*** Records for processing Section Begins ***
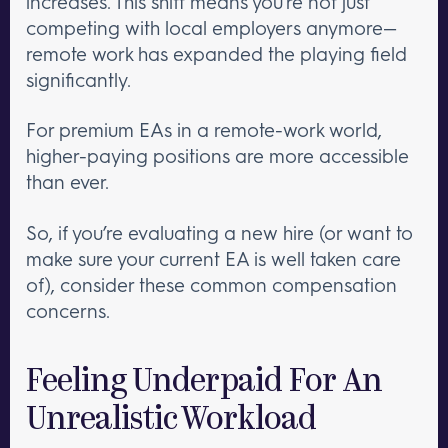
increases. This shift means you’re not just
competing with local employers anymore—
remote work has expanded the playing field
significantly.
For premium EAs in a remote-work world,
higher-paying positions are more accessible
than ever.
So, if you’re evaluating a new hire (or want to
make sure your current EA is well taken care
of), consider these common compensation
concerns.
Feeling Underpaid For An
Unrealistic Workload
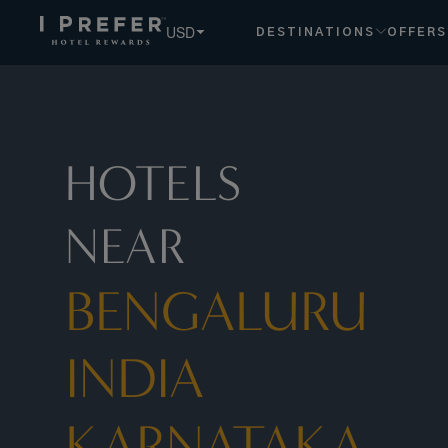
Bengaluru India Karnataka hotels, book exclusive member ra
USD
DESTINATIONS
OFFERS
HOTELS
NEAR
BENGALURU
INDIA
KARNATAKA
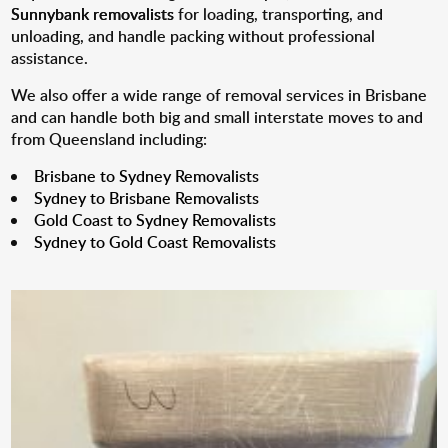
Sunnybank removalists
for loading, transporting, and
unloading, and handle packing without professional
assistance.
We also offer a wide range of removal services in Brisbane
and can handle both big and small interstate moves to and
from Queensland including:
Brisbane to Sydney Removalists
Sydney to Brisbane Removalists
Gold Coast to Sydney Removalists
Sydney to Gold Coast Removalists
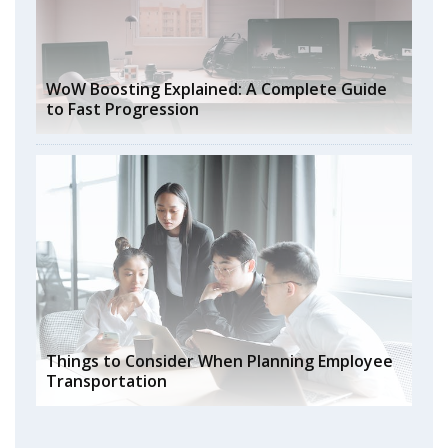
WoW Boosting Explained: A Complete Guide
to Fast Progression
Things to Consider When Planning Employee
Transportation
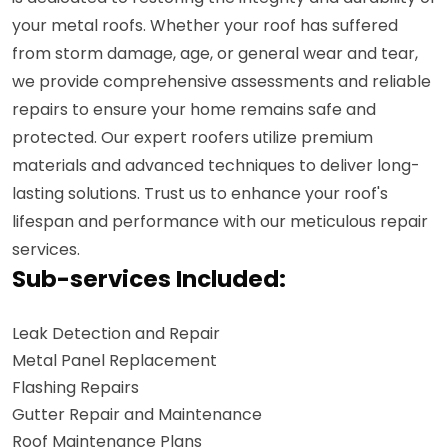
your metal roofs. Whether your roof has suffered
from storm damage, age, or general wear and tear,
we provide comprehensive assessments and reliable
repairs to ensure your home remains safe and
protected. Our expert roofers utilize premium
materials and advanced techniques to deliver long-
lasting solutions. Trust us to enhance your roof's
lifespan and performance with our meticulous repair
services.
Sub-services Included:
Leak Detection and Repair
Metal Panel Replacement
Flashing Repairs
Gutter Repair and Maintenance
Roof Maintenance Plans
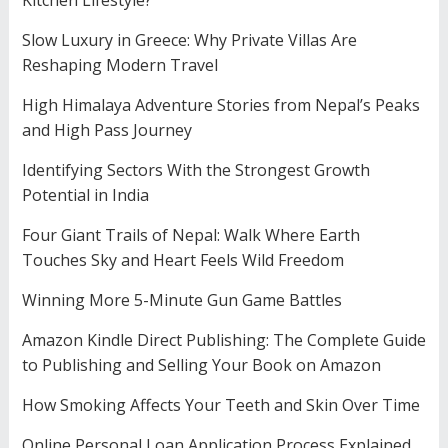
Kitchen Lifestyle?
Slow Luxury in Greece: Why Private Villas Are
Reshaping Modern Travel
High Himalaya Adventure Stories from Nepal’s Peaks
and High Pass Journey
Identifying Sectors With the Strongest Growth
Potential in India
Four Giant Trails of Nepal: Walk Where Earth
Touches Sky and Heart Feels Wild Freedom
Winning More 5-Minute Gun Game Battles
Amazon Kindle Direct Publishing: The Complete Guide
to Publishing and Selling Your Book on Amazon
How Smoking Affects Your Teeth and Skin Over Time
Online Personal Loan Application Process Explained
*** Records for processing Section Ends ***
Exercise directions – Since only the text is needed, retype the data above exactly and omit the pictures.

Task result –
increases. This shift means you’re not just
competing with local employers anymore—
remote work has expanded the playing field
significantly.
For premium EAs in a remote-work world,
higher-paying positions are more accessible
than ever.
So, if you’re evaluating a new hire (or want to
make sure your current EA is well taken care
of), consider these common compensation
concerns.
Feeling Underpaid For An
Unrealistic Workload
Bengaluru India Karnataka hotels, book exclusive member ra
USD
DESTINATIONS
OFFERS
HOTELS
NEAR
BENGALURU
INDIA
KARNATAKA
Sunnybank removalists
for loading, transporting, and
unloading, and handle packing without professional
assistance.
We also offer a wide range of removal services in Brisbane
and can handle both big and small interstate moves to and
from Queensland including:
Brisbane to Sydney Removalists
Sydney to Brisbane Removalists
Gold Coast to Sydney Removalists
Sydney to Gold Coast Removalists
WoW Boosting Explained: A Complete Guide
to Fast Progression
Things to Consider When Planning Employee
Transportation
your metal roofs. Whether your roof has suffered
from storm damage, age, or general wear and tear,
we provide comprehensive assessments and reliable
repairs to ensure your home remains safe and
protected. Our expert roofers utilize premium
materials and advanced techniques to deliver long-
lasting solutions. Trust us to enhance your roof's
lifespan and performance with our meticulous repair
services.
Sub-services Included:
Leak Detection and Repair
Metal Panel Replacement
Flashing Repairs
Gutter Repair and Maintenance
Roof Maintenance Plans
Kitchen Lifestyle?
Slow Luxury in Greece: Why Private Villas Are
Reshaping Modern Travel
High Himalaya Adventure Stories from Nepal’s Peaks
and High Pass Journey
Identifying Sectors With the Strongest Growth
Potential in India
Four Giant Trails of Nepal: Walk Where Earth
Touches Sky and Heart Feels Wild Freedom
Winning More 5-Minute Gun Game Battles
Amazon Kindle Direct Publishing: The Complete Guide
to Publishing and Selling Your Book on Amazon
How Smoking Affects Your Teeth and Skin Over Time
Online Personal Loan Application Process Explained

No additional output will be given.